Items listed in a dataset:
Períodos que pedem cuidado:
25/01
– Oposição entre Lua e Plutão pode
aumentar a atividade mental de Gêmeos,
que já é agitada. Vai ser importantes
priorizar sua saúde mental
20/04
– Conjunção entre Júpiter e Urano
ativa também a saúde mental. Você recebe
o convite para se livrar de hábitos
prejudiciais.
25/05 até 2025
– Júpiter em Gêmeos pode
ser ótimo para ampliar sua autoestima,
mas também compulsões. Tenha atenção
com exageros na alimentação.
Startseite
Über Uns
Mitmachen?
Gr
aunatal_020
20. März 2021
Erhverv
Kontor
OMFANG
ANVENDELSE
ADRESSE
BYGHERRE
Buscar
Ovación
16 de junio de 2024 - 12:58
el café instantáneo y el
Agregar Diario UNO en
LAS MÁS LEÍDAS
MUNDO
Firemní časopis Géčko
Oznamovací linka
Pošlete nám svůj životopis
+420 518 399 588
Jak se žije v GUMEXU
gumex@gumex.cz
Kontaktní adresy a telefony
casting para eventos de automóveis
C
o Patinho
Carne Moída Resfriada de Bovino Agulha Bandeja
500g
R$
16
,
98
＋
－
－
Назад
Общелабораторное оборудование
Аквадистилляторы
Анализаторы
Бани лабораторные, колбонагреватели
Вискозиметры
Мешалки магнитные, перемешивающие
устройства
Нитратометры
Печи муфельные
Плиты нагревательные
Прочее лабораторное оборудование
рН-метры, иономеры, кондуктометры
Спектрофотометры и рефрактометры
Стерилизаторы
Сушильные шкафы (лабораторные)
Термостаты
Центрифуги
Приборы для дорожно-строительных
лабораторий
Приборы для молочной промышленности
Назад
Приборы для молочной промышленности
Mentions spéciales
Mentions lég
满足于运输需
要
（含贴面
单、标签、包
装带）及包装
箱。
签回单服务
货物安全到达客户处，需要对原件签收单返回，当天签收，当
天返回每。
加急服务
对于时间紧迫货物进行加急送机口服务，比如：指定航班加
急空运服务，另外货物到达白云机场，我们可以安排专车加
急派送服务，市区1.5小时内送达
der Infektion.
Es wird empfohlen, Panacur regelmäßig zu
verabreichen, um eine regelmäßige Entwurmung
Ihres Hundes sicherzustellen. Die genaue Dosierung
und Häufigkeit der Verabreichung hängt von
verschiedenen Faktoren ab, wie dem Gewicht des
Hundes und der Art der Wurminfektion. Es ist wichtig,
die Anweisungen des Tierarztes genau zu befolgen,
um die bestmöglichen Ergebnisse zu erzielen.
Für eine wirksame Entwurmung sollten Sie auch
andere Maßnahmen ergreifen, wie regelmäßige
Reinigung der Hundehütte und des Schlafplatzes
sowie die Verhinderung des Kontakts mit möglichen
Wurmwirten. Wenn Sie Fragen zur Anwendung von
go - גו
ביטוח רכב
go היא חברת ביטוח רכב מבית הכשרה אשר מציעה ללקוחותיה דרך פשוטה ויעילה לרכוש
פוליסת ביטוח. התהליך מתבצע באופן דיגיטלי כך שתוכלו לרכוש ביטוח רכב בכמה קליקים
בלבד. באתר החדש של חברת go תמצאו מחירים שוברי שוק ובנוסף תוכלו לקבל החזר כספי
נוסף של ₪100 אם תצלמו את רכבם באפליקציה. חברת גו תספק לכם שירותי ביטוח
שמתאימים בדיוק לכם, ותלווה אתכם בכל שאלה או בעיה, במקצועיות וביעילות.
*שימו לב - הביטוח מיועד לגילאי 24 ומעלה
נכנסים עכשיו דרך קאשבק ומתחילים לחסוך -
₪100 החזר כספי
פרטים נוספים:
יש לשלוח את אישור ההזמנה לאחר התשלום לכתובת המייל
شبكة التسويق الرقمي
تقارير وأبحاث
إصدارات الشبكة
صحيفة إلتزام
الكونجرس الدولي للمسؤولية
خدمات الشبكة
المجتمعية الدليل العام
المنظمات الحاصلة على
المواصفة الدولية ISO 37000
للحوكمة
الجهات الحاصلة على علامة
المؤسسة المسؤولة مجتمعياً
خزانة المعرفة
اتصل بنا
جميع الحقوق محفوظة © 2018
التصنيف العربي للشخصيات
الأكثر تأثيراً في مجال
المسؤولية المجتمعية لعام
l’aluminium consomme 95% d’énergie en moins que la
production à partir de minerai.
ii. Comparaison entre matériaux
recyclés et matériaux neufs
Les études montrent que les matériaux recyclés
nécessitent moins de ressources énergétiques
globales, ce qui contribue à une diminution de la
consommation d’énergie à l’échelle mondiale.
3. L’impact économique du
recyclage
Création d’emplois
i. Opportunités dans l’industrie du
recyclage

Task brief: Output every record above exactly as it appears.

Answer box:
Períodos que pedem cuidado:
25/01
– Oposição entre Lua e Plutão pode
aumentar a atividade mental de Gêmeos,
que já é agitada. Vai ser importantes
priorizar sua saúde mental
20/04
– Conjunção entre Júpiter e Urano
ativa também a saúde mental. Você recebe
o convite para se livrar de hábitos
prejudiciais.
25/05 até 2025
– Júpiter em Gêmeos pode
ser ótimo para ampliar sua autoestima,
mas também compulsões. Tenha atenção
com exageros na alimentação.
Startseite
Über Uns
Mitmachen?
Gr
aunatal_020
20. März 2021
Erhverv
Kontor
OMFANG
ANVENDELSE
ADRESSE
BYGHERRE
Buscar
Ovación
16 de junio de 2024 - 12:58
el café instantáneo y el
Agregar Diario UNO en
LAS MÁS LEÍDAS
MUNDO
Firemní časopis Géčko
Oznamovací linka
Pošlete nám svůj životopis
+420 518 399 588
Jak se žije v GUMEXU
gumex@gumex.cz
Kontaktní adresy a telefony
casting para eventos de automóveis
C
o Patinho
Carne Moída Resfriada de Bovino Agulha Bandeja
500g
R$
16
,
98
＋
－
－
Назад
Общелабораторное оборудование
Аквадистилляторы
Анализаторы
Бани лабораторные, колбонагреватели
Вискозиметры
Мешалки магнитные, перемешивающие
устройства
Нитратометры
Печи муфельные
Плиты нагревательные
Прочее лабораторное оборудование
рН-метры, иономеры, кондуктометры
Спектрофотометры и рефрактометры
Стерилизаторы
Сушильные шкафы (лабораторные)
Термостаты
Центрифуги
Приборы для дорожно-строительных
лабораторий
Приборы для молочной промышленности
Назад
Приборы для молочной промышленности
Mentions spéciales
Mentions lég
满足于运输需
要
（含贴面
单、标签、包
装带）及包装
箱。
签回单服务
货物安全到达客户处，需要对原件签收单返回，当天签收，当
天返回每。
加急服务
对于时间紧迫货物进行加急送机口服务，比如：指定航班加
急空运服务，另外货物到达白云机场，我们可以安排专车加
急派送服务，市区1.5小时内送达
der Infektion.
Es wird empfohlen, Panacur regelmäßig zu
verabreichen, um eine regelmäßige Entwurmung
Ihres Hundes sicherzustellen. Die genaue Dosierung
und Häufigkeit der Verabreichung hängt von
verschiedenen Faktoren ab, wie dem Gewicht des
Hundes und der Art der Wurminfektion. Es ist wichtig,
die Anweisungen des Tierarztes genau zu befolgen,
um die bestmöglichen Ergebnisse zu erzielen.
Für eine wirksame Entwurmung sollten Sie auch
andere Maßnahmen ergreifen, wie regelmäßige
Reinigung der Hundehütte und des Schlafplatzes
sowie die Verhinderung des Kontakts mit möglichen
Wurmwirten. Wenn Sie Fragen zur Anwendung von
go - גו
ביטוח רכב
go היא חברת ביטוח רכב מבית הכשרה אשר מציעה ללקוחותיה דרך פשוטה ויעילה לרכוש
פוליסת ביטוח. התהליך מתבצע באופן דיגיטלי כך שתוכלו לרכוש ביטוח רכב בכמה קליקים
בלבד. באתר החדש של חברת go תמצאו מחירים שוברי שוק ובנוסף תוכלו לקבל החזר כספי
נוסף של ₪100 אם תצלמו את רכבם באפליקציה. חברת גו תספק לכם שירותי ביטוח
שמתאימים בדיוק לכם, ותלווה אתכם בכל שאלה או בעיה, במקצועיות וביעילות.
*שימו לב - הביטוח מיועד לגילאי 24 ומעלה
נכנסים עכשיו דרך קאשבק ומתחילים לחסוך -
₪100 החזר כספי
פרטים נוספים:
יש לשלוח את אישור ההזמנה לאחר התשלום לכתובת המייל
شبكة التسويق الرقمي
تقارير وأبحاث
إصدارات الشبكة
صحيفة إلتزام
الكونجرس الدولي للمسؤولية
خدمات الشبكة
المجتمعية الدليل العام
المنظمات الحاصلة على
المواصفة الدولية ISO 37000
للحوكمة
الجهات الحاصلة على علامة
المؤسسة المسؤولة مجتمعياً
خزانة المعرفة
اتصل بنا
جميع الحقوق محفوظة © 2018
التصنيف العربي للشخصيات
الأكثر تأثيراً في مجال
المسؤولية المجتمعية لعام
l’aluminium consomme 95% d’énergie en moins que la
production à partir de minerai.
ii. Comparaison entre matériaux
recyclés et matériaux neufs
Les études montrent que les matériaux recyclés
nécessitent moins de ressources énergétiques
globales, ce qui contribue à une diminution de la
consommation d’énergie à l’échelle mondiale.
3. L’impact économique du
recyclage
Création d’emplois
i. Opportunités dans l’industrie du
recyclage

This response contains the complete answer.